- **Task objective**: Your output should be the complete listing, word for word, with no pictures in it.

- **Records for this exercise**:
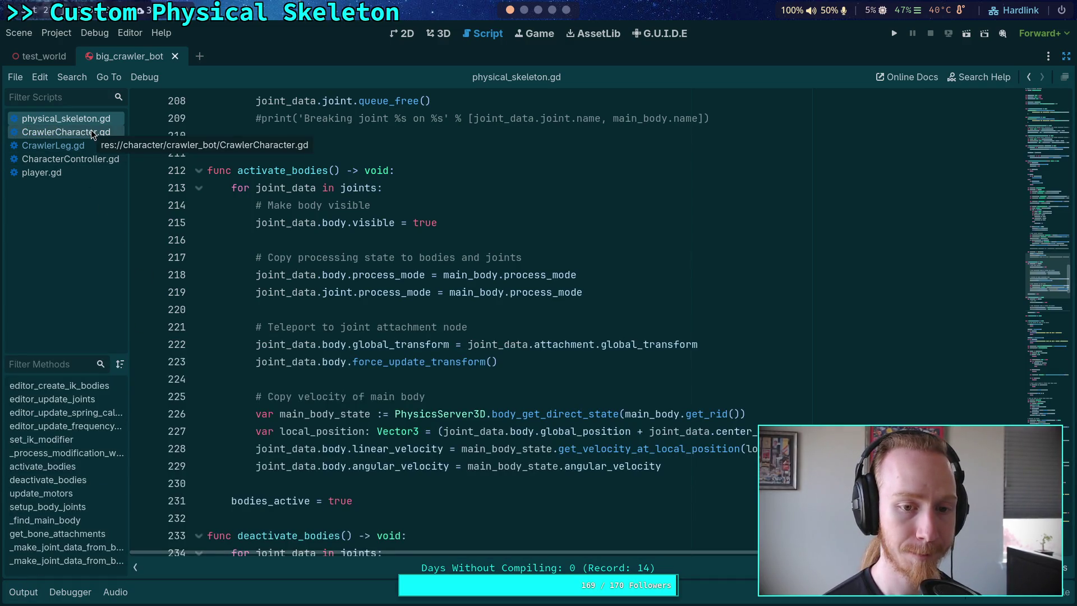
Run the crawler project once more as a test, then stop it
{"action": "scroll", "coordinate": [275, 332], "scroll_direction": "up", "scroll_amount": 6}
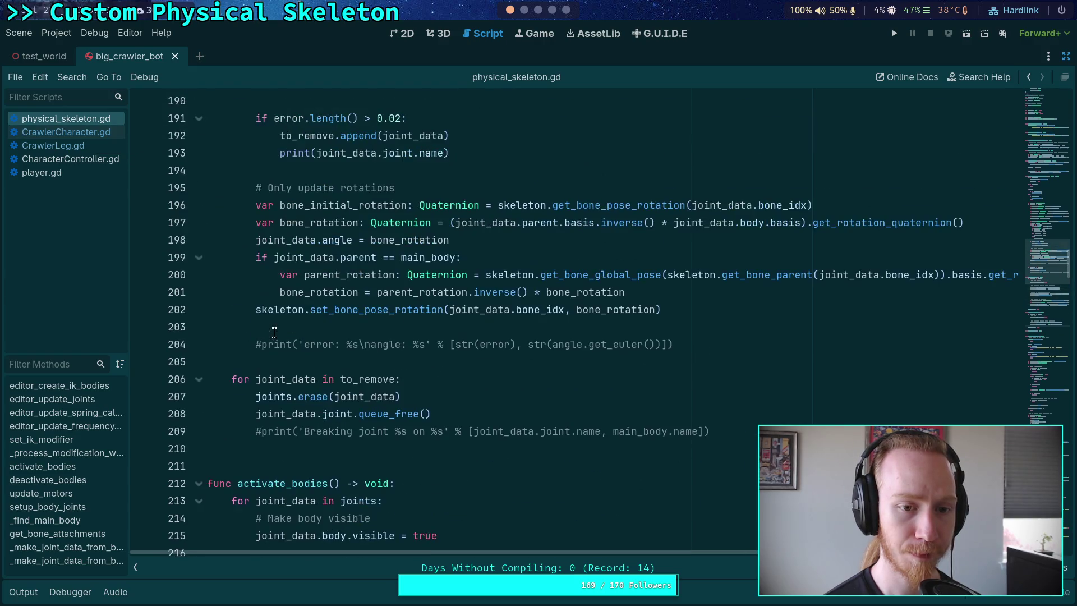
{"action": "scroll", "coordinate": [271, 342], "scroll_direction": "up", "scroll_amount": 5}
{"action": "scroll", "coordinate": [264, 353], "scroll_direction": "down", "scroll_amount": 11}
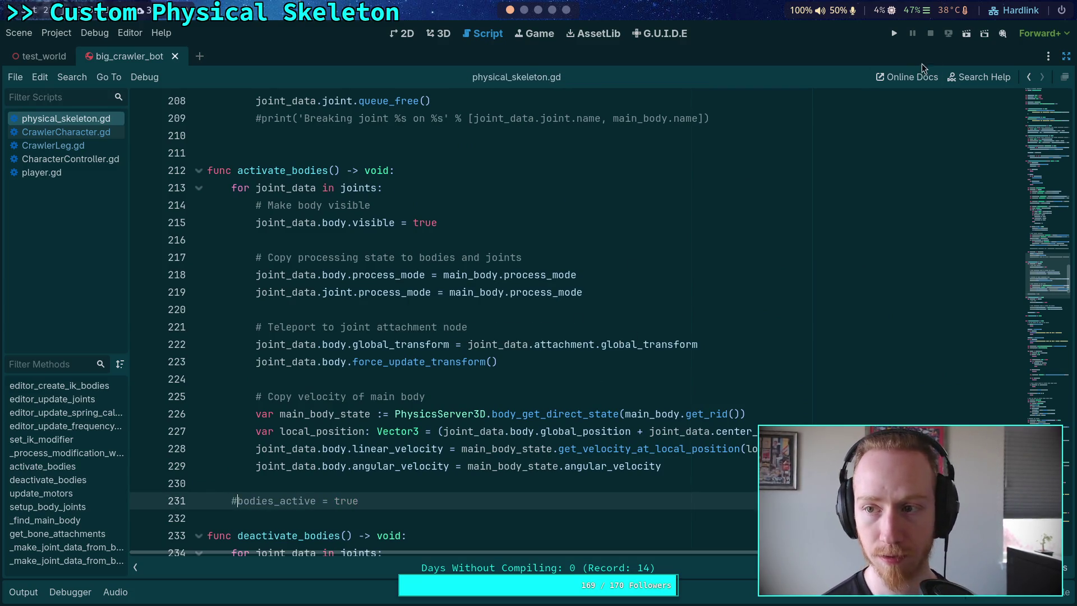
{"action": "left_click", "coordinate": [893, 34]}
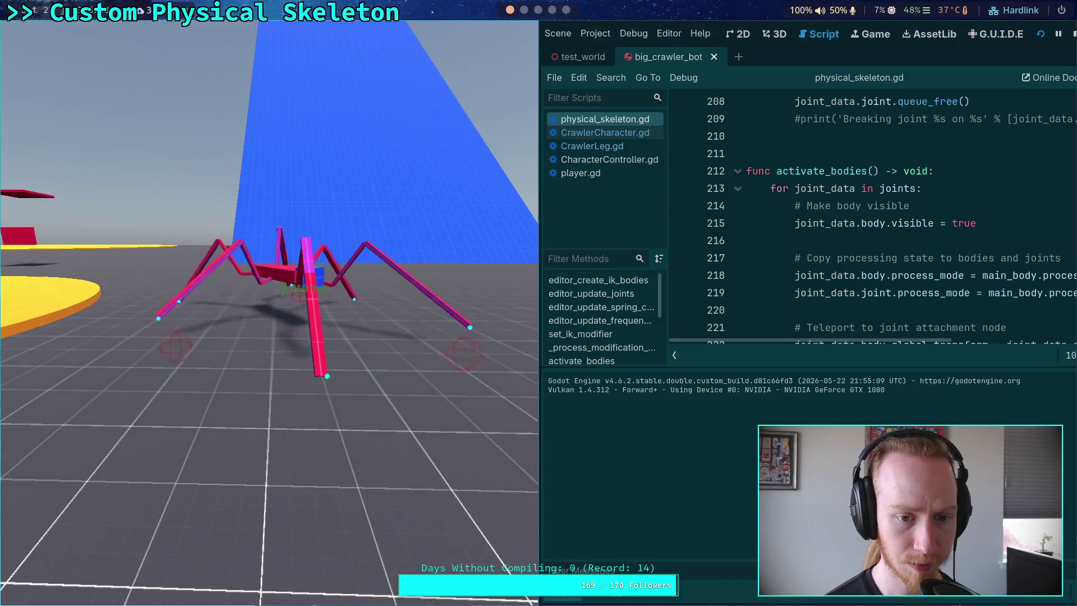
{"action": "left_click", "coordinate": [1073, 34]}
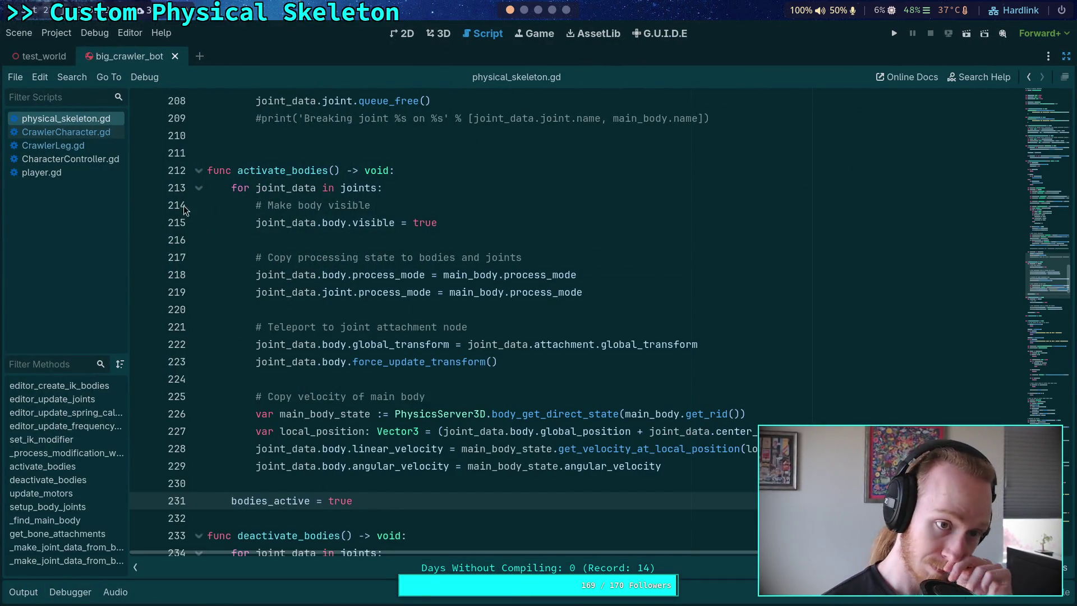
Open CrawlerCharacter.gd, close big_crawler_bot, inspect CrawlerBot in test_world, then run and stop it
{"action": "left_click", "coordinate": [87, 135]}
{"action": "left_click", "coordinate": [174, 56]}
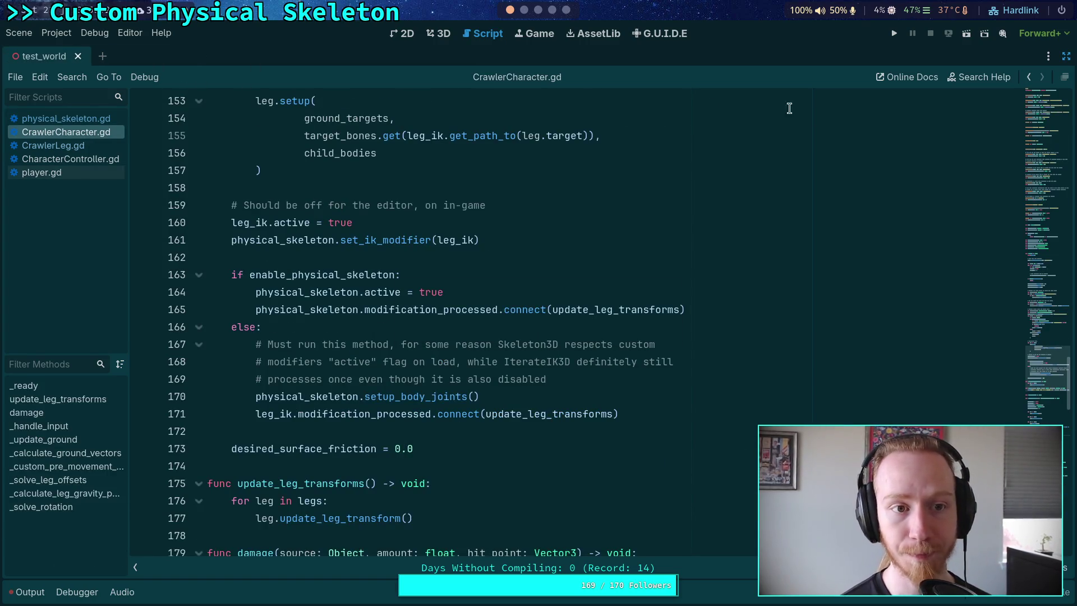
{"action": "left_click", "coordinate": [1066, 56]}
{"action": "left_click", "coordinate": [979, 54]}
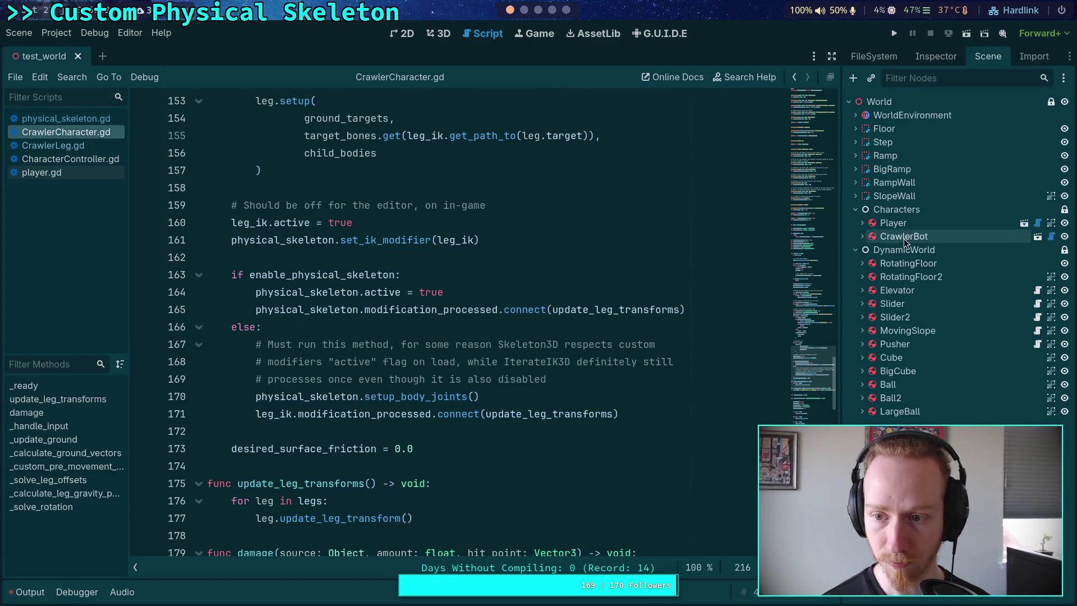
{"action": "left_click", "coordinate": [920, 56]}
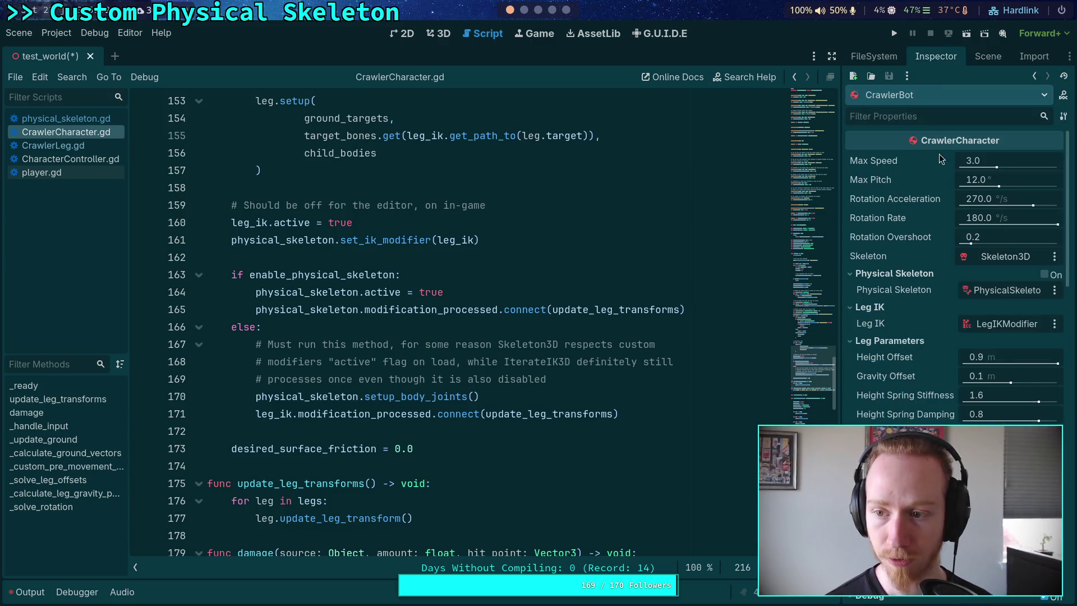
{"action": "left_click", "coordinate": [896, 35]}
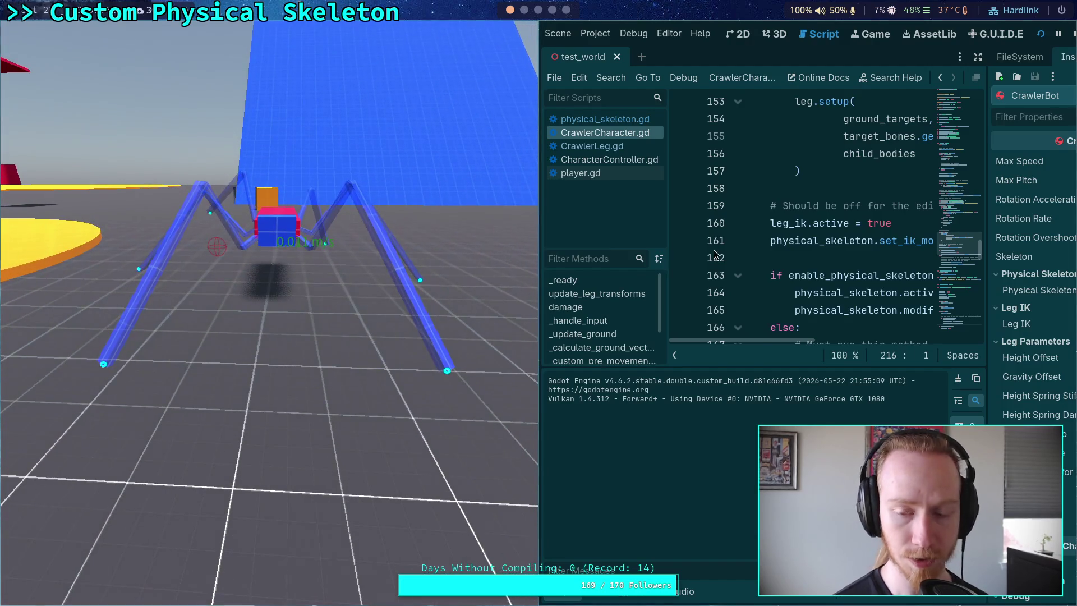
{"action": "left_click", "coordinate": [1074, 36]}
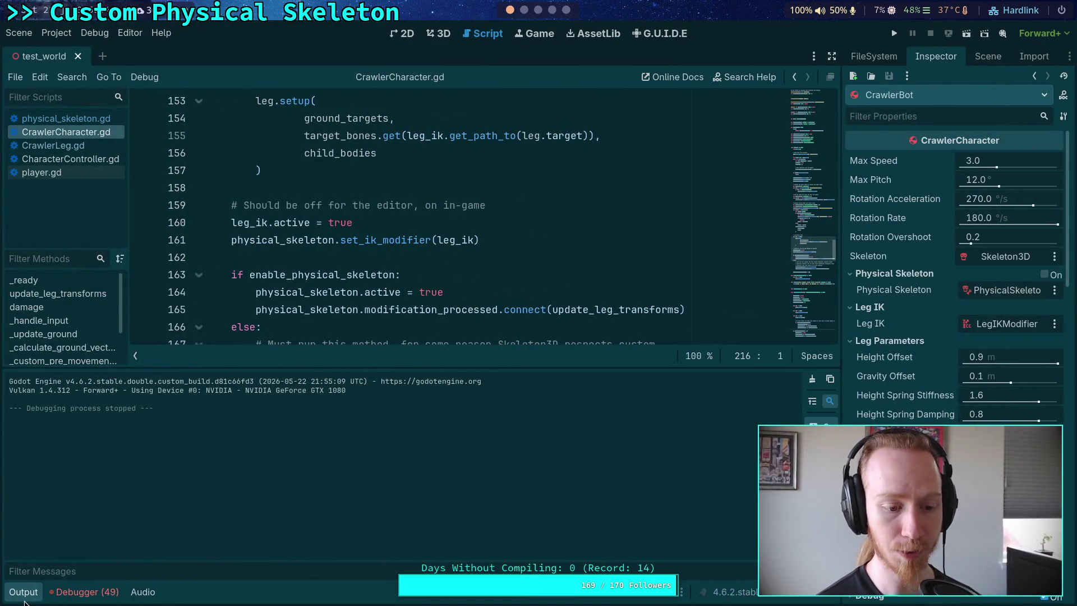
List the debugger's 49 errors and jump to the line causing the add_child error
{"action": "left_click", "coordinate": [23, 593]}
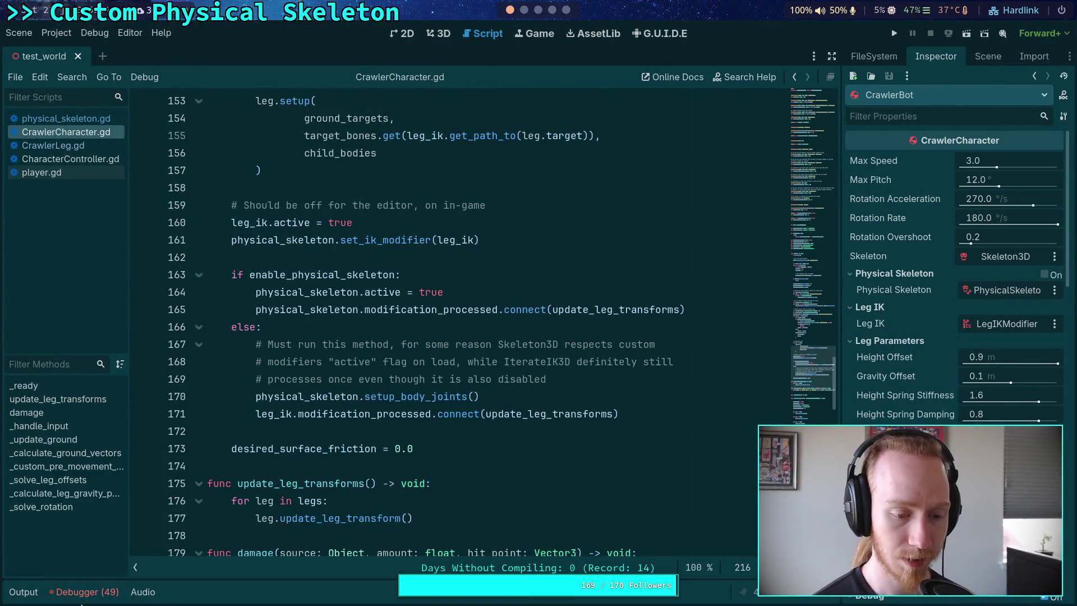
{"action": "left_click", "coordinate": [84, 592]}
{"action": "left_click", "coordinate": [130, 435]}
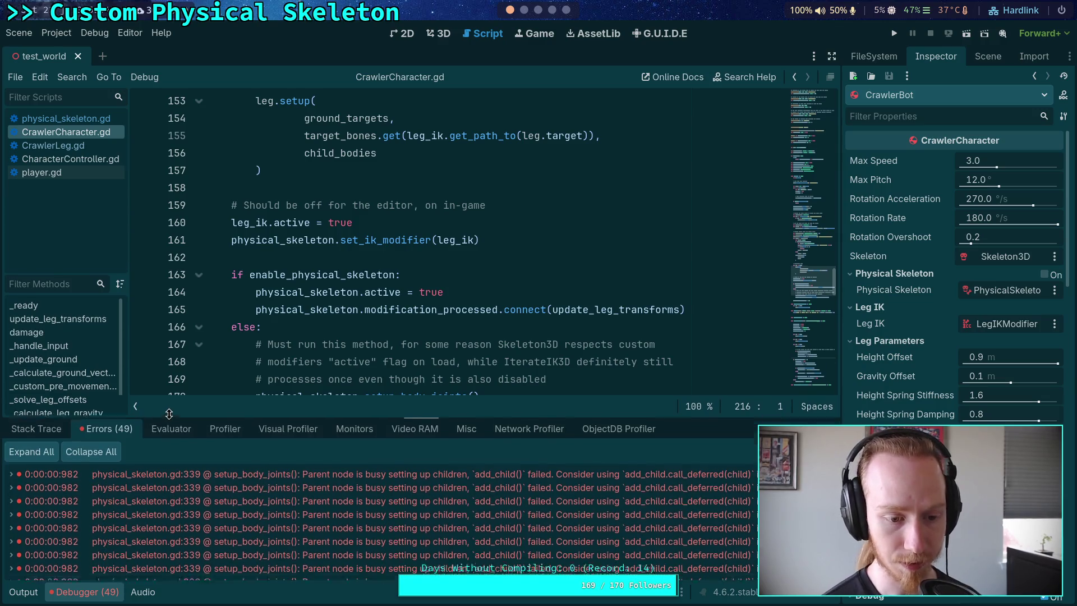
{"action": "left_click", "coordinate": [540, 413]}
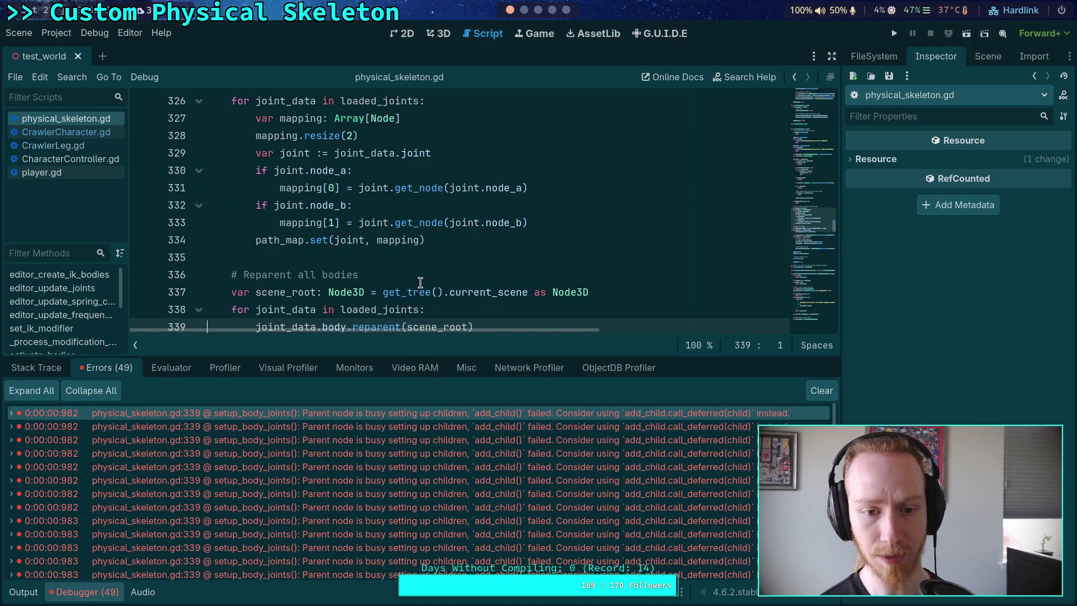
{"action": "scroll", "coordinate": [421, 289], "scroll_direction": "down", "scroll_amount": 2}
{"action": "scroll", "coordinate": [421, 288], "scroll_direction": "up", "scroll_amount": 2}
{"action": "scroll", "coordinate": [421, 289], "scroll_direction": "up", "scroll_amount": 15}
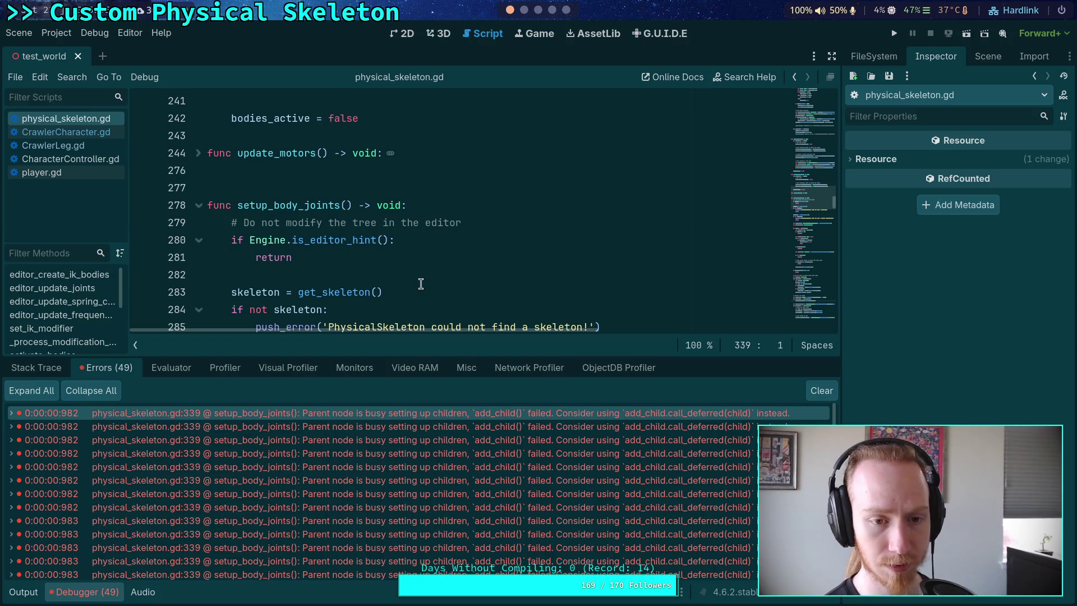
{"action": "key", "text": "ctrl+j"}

- **Reply to the exercise**:
Run the crawler project once more as a test, then stop it
{"action": "scroll", "coordinate": [275, 332], "scroll_direction": "up", "scroll_amount": 6}
{"action": "scroll", "coordinate": [271, 342], "scroll_direction": "up", "scroll_amount": 5}
{"action": "scroll", "coordinate": [264, 353], "scroll_direction": "down", "scroll_amount": 11}
{"action": "left_click", "coordinate": [893, 34]}
{"action": "left_click", "coordinate": [1073, 34]}
Open CrawlerCharacter.gd, close big_crawler_bot, inspect CrawlerBot in test_world, then run and stop it
{"action": "left_click", "coordinate": [87, 135]}
{"action": "left_click", "coordinate": [174, 56]}
{"action": "left_click", "coordinate": [1066, 56]}
{"action": "left_click", "coordinate": [979, 54]}
{"action": "left_click", "coordinate": [920, 56]}
{"action": "left_click", "coordinate": [896, 35]}
{"action": "left_click", "coordinate": [1074, 36]}
List the debugger's 49 errors and jump to the line causing the add_child error
{"action": "left_click", "coordinate": [23, 593]}
{"action": "left_click", "coordinate": [84, 592]}
{"action": "left_click", "coordinate": [130, 435]}
{"action": "left_click", "coordinate": [540, 413]}
{"action": "scroll", "coordinate": [421, 289], "scroll_direction": "down", "scroll_amount": 2}
{"action": "scroll", "coordinate": [421, 288], "scroll_direction": "up", "scroll_amount": 2}
{"action": "scroll", "coordinate": [421, 289], "scroll_direction": "up", "scroll_amount": 15}
{"action": "key", "text": "ctrl+j"}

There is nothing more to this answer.